LNG Canada Raises Bar for Gulf Coast Projects



LNG Canada Raises Bar for Gulf Coast Projects
It could become harder to justify US Gulf Coast greenfield LNG proposals.

Now that Shell and its partners in the $31 billion LNG Canada project have decided to proceed with the investment on Canada’s West Coast, it could become more difficult to make the economic case for greenfield LNG export proposals on the U.S. Gulf Coast.

A major reason why, say analysts interviewed by Rigzone, is the difference in shipping costs to Asia from British Columbia versus facilities on the Texas and Louisiana coasts. While LNG carriers from British Columbia would enjoy a straight shot to Asian markets, vessels departing U.S. Gulf Coast terminals do not enjoy direct access to the Pacific Ocean.

“There are no choke or strategic shipping points in this route such as the Panama Canal, straits of Hormuz and the straits of Malacca,” said Madeline Jowdy, senior director of global gas and LNG analysis with S&P Global Platts, adding that Asia is home to three-quarters of the global LNG market.

“West Coast Canada is the closest non-Asian supplier to the north Asian demand centers of China, Japan and Korea,” said Jowdy. “Shipping costs are a critical factor in LNG due to boil off costs. During periods of global gas price convergence, the lower shipping costs are a critical factor in producing the marginal cargo.”

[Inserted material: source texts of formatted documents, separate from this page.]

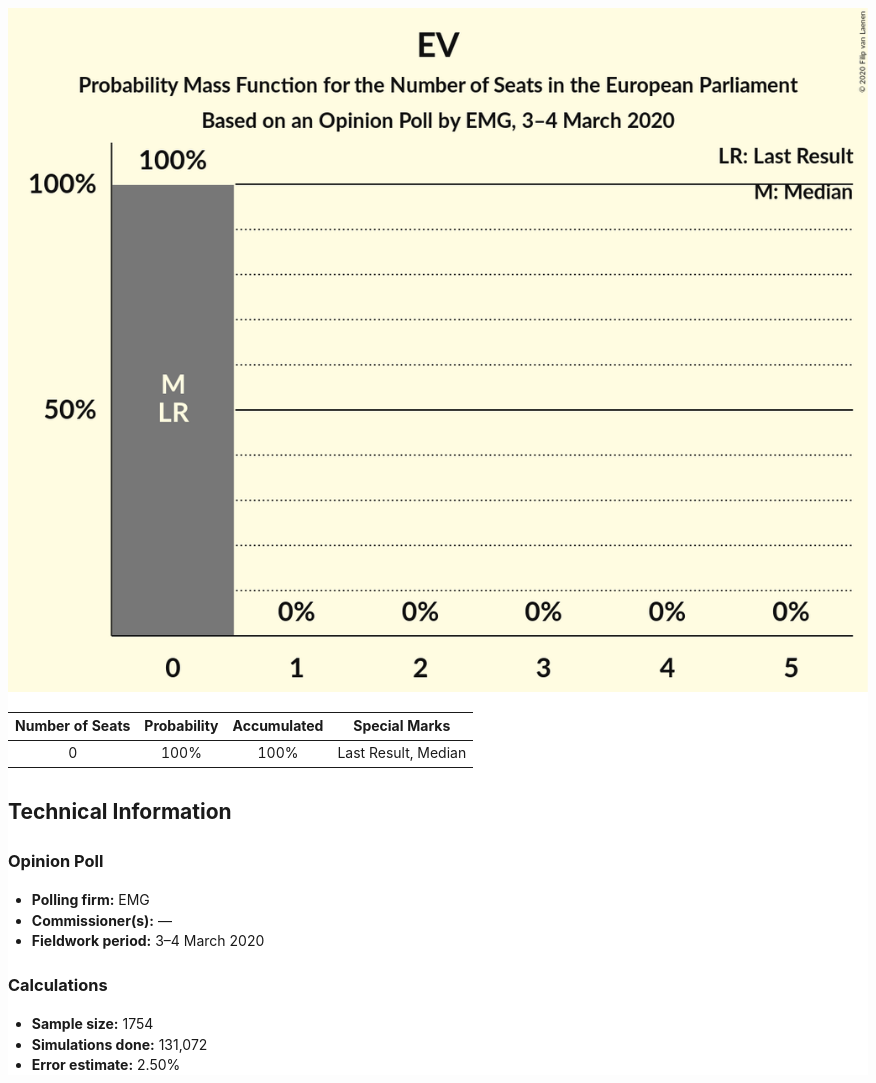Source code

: ![Graph with seats probability mass function not yet produced](2020-03-04-EMG-coalitions-seats-pmf-ev.png "Seats Probability Mass Function")

| Number of Seats | Probability | Accumulated | Special Marks |
|:---------------:|:-----------:|:-----------:|:-------------:|
| 0 | 100% | 100% | Last Result, Median |


## Technical Information

### Opinion Poll

+ **Polling firm:** EMG
+ **Commissioner(s):** —
+ **Fieldwork period:** 3–4 March 2020

### Calculations

+ **Sample size:** 1754
+ **Simulations done:** 131,072
+ **Error estimate:** 2.50%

Jowdy added that the trade war between the United States and China – specifically, perceptions about the political risk of supplying U.S.-sourced LNG to China – could dampen the prospects for some next-generation Gulf Coast projects.

“China will account for roughly 35 percent of total demand growth over the next five years and, at this point, they are under-contracted,” Jowdy noted.

The final investment decision for LNG Canada marks a dramatic shift for Canada’s budding LNG sector, noted Jason Feer, global head of business intelligence with Poten & Partners.

“A year, year-and-a-half ago, the Canadian projects all looked very troubled,” Feer said, citing challenges such as high pipeline costs to carry natural gas from wellsites to the coast and controversies tied to transiting land owned by First Nations. “They were all vexing issues for the project developers.”

Feer noted that there’s now a stronger likelihood that other Western Canada LNG proposals will win final approval as well.

“For Canada, I think it’s a big deal,” said Feer, pointing out that Canada’s gas export options are now limited to its southern neighbor – where domestic gas production has risen dramatically. “I think this gives them a good way of continuing to export.”

Acknowledging that project development costs tend to be higher in Canada compared to the United States, Feer noted that Western Canada’s LNG shipping cost advantage – no canals to transit – serves as an offset.

“Gas in Western Canada should be quite competitive,” said Feer. “I think it’s a real challenge to Gulf Coast greenfield projects that go to final investment decision. They need to be able to cut costs to overcome that shipping cost advantage.”